From outlays to outcomes: building a culture of evaluation
November 24, 2010
Speaker: Dr. Anand Gupta
Has the Government of India's Outcome Budget initiative been successful? What are the lessons learned for the newly established Independent Evaluation Office? Speaking at Delhi seminar series, the Director of the Economic Management Institute Dr. Anand Gupta stated that the Outcome Budget failed in achieving its objective.
The Outcome Budget was launched by the Government of India in 2005 to change the culture of measuring performance in terms of the amount of money spent against budgeted allocations to a new culture of measuring their performance in terms of outcomes delivered to the people. For Dr Gupta, the Government of India did not create the requisite incentives for the various ministries to prepare the Outcome Budget, and assumed that the Ministries had the requisite knowledge and skills to define outcomes and generate credible data.
“This failure could offer important lessons for the proposed Independent Evaluation Office being set up by the Government of India. But given the current Indian public sector’s culture of no incentives and no demand for evaluations, will the Independent Evaluation Office make any visible difference in development effectiveness?,” he asked.
Responding to Dr. Gupta's presentation, Dr Santosh Mehrotra, Director General of the Institute of Applied Manpower Research at the Planning Commission, emphasized that while there may not be an active demand for evaluations in India, there was a demand for government accountability from the media, Right to Information Activists and NGOs.

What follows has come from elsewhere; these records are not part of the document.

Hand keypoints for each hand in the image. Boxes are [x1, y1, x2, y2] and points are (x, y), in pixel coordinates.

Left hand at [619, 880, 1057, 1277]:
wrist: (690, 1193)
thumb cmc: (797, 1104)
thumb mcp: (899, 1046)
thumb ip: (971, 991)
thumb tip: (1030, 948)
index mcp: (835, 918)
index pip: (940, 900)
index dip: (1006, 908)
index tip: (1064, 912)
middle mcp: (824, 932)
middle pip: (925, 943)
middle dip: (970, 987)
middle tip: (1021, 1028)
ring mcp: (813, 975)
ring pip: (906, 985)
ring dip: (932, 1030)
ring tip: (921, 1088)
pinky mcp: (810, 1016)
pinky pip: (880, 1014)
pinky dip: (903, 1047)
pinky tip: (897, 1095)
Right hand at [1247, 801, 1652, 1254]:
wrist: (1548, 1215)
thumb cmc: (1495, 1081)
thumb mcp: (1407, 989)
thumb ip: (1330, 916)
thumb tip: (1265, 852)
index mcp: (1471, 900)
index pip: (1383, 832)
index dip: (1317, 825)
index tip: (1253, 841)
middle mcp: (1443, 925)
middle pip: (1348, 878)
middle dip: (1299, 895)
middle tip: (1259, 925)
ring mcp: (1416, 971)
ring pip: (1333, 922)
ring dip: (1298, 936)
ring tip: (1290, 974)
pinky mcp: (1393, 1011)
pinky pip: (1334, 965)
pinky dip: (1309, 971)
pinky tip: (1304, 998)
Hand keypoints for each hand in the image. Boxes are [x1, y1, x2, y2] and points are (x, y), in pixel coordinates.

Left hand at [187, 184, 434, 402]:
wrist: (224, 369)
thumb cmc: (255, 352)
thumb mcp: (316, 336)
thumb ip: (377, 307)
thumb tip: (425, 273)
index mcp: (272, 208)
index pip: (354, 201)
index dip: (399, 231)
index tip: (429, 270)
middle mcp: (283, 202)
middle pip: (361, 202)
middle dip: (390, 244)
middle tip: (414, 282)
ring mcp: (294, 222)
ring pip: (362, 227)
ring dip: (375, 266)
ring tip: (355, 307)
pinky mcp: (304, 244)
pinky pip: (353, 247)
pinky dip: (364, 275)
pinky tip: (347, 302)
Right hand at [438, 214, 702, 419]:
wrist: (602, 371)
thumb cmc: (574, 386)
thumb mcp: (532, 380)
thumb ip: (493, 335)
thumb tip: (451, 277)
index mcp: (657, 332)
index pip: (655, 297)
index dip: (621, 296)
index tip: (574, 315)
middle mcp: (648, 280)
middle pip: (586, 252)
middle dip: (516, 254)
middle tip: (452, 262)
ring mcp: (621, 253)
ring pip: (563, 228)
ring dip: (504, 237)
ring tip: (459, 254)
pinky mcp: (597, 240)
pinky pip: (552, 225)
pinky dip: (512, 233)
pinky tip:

“The Outcome Budget is just one instrument for performance which
on its own might not achieve anything. We need to build an architecture for
monitoring and evaluation within the Government of India which would include
improving Management Information Systems and improving the quality of
evaluations by implementing protocols and guidelines,” he said.
In the discussion that followed, issues concerning the coordination of programme evaluation between central, state, and district level and between integrated interventions were raised. Mexico was cited as an example of a country that has cultivated a robust evaluation culture by having champions, strong incentives and training programmes to meet its objectives.